--- EXERCISE GOAL ---
Leave every picture out, and print the full listing again exactly.

====== INFORMATION SUPPLIED ======

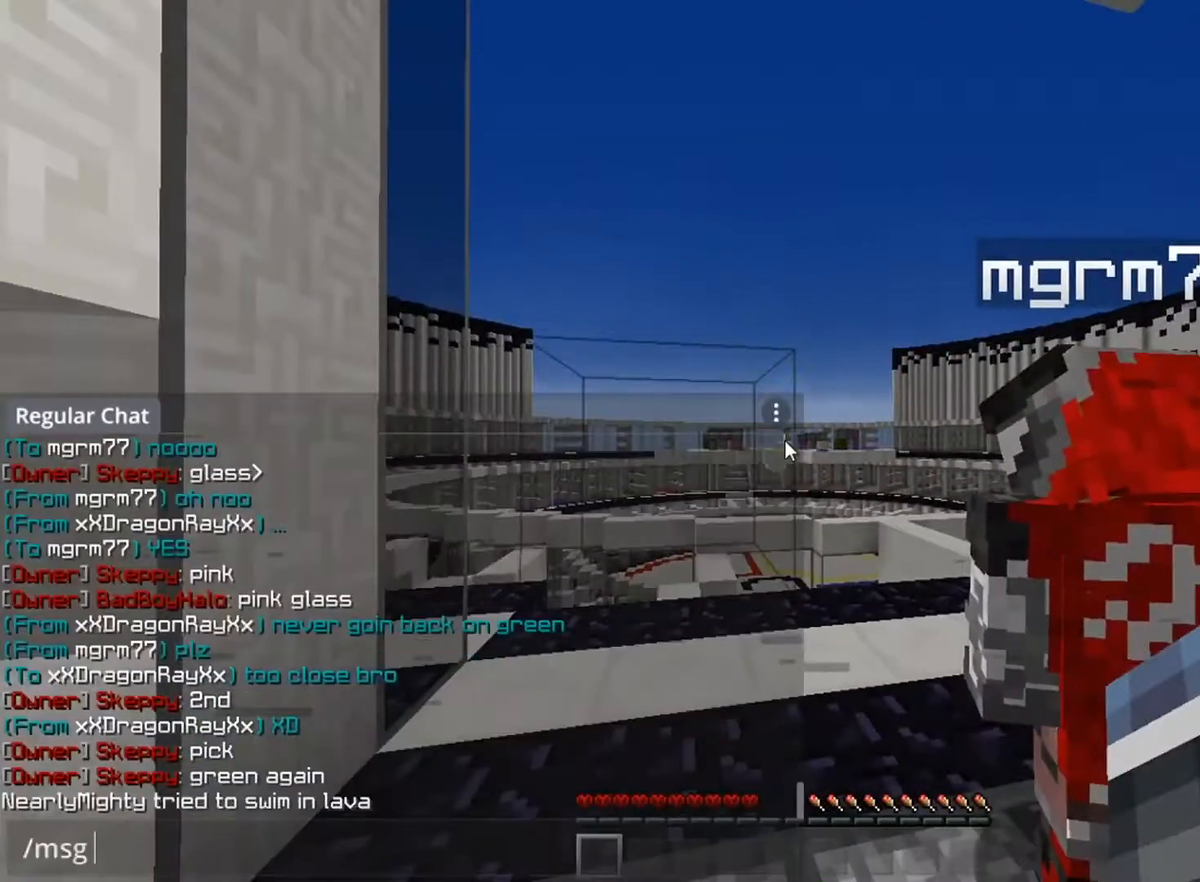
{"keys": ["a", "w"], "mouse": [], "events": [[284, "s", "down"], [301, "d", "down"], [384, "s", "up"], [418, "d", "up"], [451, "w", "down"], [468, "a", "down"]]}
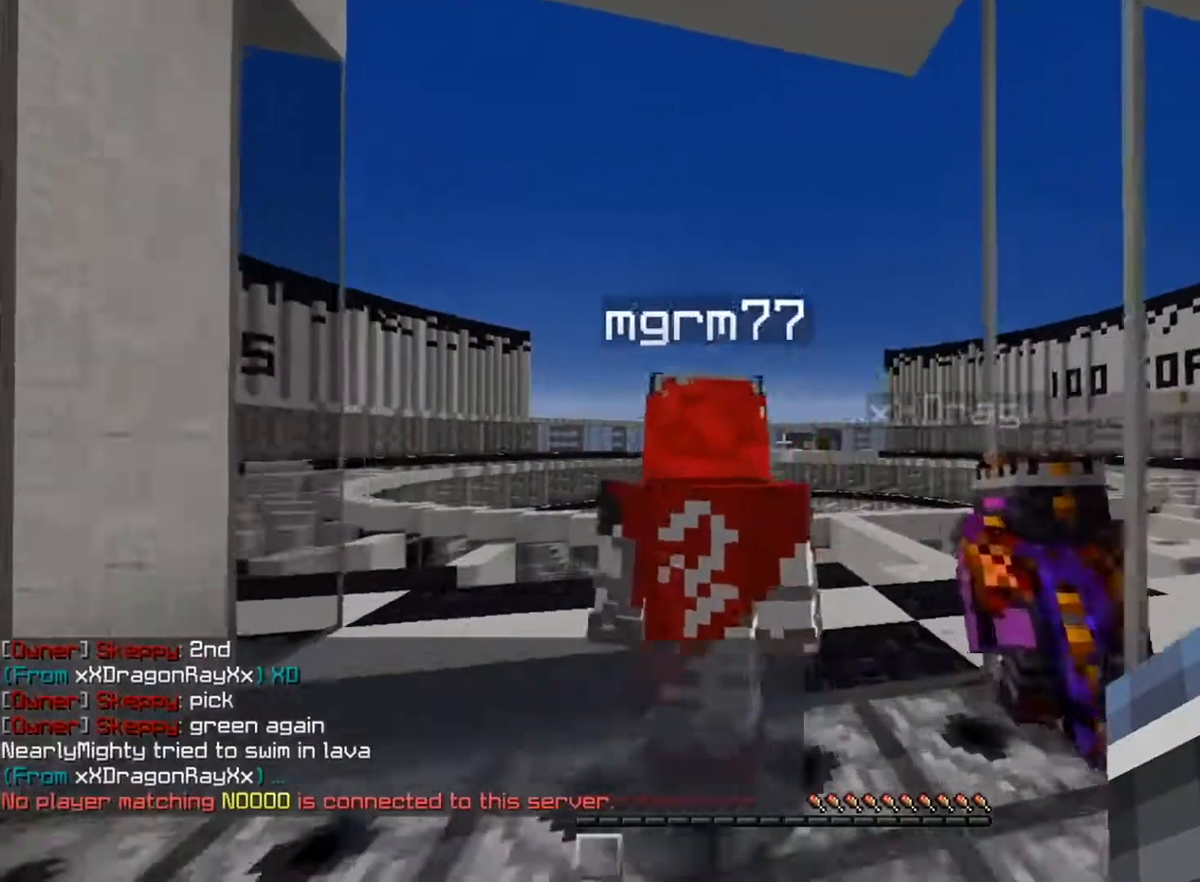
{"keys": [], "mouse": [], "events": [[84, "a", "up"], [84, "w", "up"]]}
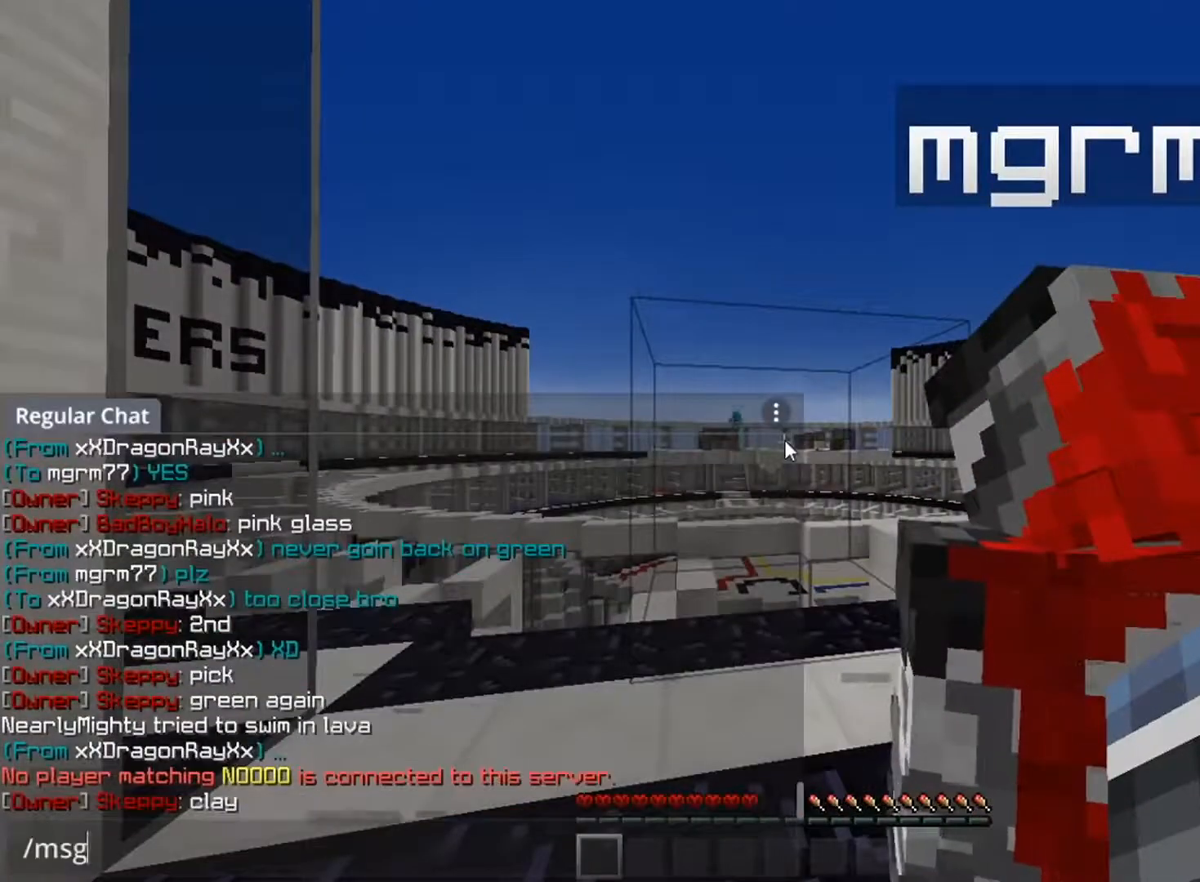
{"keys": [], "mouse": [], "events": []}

======

--- EXERCISE RESULT ---
{"keys": ["a", "w"], "mouse": [], "events": [[284, "s", "down"], [301, "d", "down"], [384, "s", "up"], [418, "d", "up"], [451, "w", "down"], [468, "a", "down"]]}
{"keys": [], "mouse": [], "events": [[84, "a", "up"], [84, "w", "up"]]}
{"keys": [], "mouse": [], "events": []}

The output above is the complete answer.